O Führer odiava futebol
Tudo leva a crer que Adolf Hitler tinha asco de futebol. E ele com certeza era pé frio, já que a única partida que assistiu in loco na vida foi Alemanha 0x2 Noruega, durante as Olimpíadas de 1936.
“100 mil pessoas deixaram o estádio em um estado de depressão. Ganhar um jogo é mais importante para as pessoas do que capturar uma cidade em algum lugar do leste”, escreveu o ministro da propaganda Joseph Goebbels em seu diário, após o jogo.

Propaganda até na casa do Tottenham
Apesar de sua aversão, Hitler e sua turma sabiam que o esporte movia multidões e tentou usá-lo em seu favor.
Inspirado na Copa do Mundo de 1934 sediada pela Itália fascista, o ditador alemão levou as Olimpíadas de 1936 para a capital Berlim.

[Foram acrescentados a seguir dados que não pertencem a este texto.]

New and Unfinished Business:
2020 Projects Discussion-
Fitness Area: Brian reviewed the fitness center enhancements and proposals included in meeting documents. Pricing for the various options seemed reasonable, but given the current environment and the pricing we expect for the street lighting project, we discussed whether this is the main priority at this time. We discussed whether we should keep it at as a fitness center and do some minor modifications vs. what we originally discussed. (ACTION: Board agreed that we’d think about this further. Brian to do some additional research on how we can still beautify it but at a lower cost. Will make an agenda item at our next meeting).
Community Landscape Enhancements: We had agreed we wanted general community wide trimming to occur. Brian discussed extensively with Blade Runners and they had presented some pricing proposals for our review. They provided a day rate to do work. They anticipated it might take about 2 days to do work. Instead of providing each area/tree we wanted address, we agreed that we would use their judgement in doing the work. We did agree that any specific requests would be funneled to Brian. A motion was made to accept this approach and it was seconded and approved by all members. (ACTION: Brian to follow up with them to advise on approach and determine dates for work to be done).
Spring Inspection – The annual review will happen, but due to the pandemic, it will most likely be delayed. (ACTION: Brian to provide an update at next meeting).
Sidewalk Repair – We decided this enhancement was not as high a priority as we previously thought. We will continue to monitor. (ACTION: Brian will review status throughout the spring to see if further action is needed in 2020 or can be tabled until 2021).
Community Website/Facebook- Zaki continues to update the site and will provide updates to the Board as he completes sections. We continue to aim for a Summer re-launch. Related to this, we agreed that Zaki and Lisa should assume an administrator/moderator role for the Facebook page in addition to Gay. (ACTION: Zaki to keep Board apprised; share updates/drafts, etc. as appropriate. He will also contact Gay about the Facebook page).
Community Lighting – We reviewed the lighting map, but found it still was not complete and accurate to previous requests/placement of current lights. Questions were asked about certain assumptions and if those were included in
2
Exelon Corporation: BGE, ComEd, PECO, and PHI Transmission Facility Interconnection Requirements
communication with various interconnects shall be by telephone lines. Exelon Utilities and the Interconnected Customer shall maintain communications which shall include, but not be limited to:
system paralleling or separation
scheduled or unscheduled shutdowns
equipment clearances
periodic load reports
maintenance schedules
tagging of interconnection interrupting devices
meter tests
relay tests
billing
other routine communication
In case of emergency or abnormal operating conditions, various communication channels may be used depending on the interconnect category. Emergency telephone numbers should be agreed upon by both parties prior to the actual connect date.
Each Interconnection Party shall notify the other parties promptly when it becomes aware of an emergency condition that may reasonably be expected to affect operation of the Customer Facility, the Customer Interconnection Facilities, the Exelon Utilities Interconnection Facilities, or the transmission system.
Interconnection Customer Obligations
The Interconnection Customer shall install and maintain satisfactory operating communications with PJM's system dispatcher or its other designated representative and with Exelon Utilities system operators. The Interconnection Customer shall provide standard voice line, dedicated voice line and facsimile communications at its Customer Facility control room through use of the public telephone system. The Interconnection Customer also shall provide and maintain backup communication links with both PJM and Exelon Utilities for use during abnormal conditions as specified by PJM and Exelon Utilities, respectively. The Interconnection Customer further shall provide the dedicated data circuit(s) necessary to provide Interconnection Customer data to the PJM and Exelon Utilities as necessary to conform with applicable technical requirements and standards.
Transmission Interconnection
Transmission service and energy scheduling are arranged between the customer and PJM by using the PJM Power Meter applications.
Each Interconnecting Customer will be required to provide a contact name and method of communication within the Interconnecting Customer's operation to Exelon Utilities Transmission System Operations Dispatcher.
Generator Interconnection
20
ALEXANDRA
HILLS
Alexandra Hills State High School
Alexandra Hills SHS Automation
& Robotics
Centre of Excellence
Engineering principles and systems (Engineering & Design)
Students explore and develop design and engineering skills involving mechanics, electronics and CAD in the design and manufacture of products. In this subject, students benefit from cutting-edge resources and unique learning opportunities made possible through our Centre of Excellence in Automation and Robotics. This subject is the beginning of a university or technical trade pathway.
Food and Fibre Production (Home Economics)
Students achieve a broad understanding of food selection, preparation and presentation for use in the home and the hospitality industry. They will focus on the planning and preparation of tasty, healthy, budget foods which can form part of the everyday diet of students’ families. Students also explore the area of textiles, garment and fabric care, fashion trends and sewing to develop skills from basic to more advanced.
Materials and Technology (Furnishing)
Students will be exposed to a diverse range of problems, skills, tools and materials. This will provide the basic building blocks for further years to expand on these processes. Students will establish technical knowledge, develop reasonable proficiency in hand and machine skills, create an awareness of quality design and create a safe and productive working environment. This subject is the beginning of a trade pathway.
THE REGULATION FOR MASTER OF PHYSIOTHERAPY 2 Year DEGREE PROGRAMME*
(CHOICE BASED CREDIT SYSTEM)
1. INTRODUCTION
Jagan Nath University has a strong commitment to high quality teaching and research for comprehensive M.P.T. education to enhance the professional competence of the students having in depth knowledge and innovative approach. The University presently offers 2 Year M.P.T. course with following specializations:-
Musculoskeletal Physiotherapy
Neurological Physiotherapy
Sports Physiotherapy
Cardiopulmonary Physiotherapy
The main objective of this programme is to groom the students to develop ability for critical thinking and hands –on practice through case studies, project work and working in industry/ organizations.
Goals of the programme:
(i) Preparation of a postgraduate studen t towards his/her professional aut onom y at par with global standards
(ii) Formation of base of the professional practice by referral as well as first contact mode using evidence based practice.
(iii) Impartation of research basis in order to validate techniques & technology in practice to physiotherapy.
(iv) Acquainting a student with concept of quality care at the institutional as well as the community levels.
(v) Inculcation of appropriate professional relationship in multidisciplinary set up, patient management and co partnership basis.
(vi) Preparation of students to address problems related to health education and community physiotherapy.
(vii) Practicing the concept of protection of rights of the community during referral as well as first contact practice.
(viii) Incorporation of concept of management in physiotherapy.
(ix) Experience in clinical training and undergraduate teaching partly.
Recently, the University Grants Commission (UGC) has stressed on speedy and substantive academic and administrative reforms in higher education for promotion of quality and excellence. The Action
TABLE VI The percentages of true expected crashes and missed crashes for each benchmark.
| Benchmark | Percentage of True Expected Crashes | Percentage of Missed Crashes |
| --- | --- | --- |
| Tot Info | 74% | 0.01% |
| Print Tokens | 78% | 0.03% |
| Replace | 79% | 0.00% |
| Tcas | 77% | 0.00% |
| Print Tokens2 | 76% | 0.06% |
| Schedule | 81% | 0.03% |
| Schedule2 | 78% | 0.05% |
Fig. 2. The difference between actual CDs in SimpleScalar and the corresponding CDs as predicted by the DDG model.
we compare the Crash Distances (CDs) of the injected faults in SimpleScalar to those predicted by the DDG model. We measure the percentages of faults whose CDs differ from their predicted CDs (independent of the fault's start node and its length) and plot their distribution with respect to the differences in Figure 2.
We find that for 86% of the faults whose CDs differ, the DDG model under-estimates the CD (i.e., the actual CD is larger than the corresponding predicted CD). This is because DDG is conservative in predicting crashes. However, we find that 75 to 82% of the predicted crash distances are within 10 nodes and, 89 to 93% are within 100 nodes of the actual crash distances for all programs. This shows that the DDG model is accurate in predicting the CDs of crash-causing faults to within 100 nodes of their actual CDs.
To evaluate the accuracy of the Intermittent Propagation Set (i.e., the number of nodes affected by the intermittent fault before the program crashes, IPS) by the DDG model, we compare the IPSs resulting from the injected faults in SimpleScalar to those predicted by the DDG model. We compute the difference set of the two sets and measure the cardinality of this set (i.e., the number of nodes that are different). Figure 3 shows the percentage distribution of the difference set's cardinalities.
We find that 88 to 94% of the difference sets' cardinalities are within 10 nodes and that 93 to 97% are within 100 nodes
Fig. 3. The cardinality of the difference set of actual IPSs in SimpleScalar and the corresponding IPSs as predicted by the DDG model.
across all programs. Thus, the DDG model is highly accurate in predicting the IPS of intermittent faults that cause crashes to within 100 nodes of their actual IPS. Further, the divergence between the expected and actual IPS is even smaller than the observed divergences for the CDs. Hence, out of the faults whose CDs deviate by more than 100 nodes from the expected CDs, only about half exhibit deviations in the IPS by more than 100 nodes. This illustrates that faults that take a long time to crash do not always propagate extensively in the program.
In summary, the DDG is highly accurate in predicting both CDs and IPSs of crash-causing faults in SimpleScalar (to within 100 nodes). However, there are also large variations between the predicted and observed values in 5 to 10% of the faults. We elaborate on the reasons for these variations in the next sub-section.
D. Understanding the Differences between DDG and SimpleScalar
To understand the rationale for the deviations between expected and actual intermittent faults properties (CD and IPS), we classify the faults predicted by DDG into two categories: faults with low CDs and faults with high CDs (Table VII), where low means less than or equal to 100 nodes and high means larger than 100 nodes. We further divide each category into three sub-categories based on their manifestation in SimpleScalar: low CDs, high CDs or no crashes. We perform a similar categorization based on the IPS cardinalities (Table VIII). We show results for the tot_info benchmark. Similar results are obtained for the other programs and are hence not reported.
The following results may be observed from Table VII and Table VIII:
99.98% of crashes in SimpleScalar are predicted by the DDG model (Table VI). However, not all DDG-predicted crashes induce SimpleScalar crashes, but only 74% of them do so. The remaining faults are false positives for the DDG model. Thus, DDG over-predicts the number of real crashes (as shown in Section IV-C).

A casa do Hertha Berlin é até hoje o Estádio Olímpico construído pelos nazistas para os Jogos de 1936.
Embora o estádio tenha sofrido muitas mudanças na parte interna, a arquitetura externa ainda é a mesma dos tempos de Hitler.
A seleção alemã também se tornou ferramenta de propaganda. Um dos casos mais notórios foi um amistoso entre Inglaterra e Alemanha, realizado em 1935 no White Hart Lane, antigo estádio do Tottenham — time com uma notória base de torcedores judeus.

O regime hitlerista organizou a viagem de 10 mil torcedores visitantes para a partida, com o intuito de que a massa fizesse a saudação nazista no estádio do Tottenham.
Apesar dos protestos, o amistoso aconteceu — e a Inglaterra meteu 3 a 0 nos alemães.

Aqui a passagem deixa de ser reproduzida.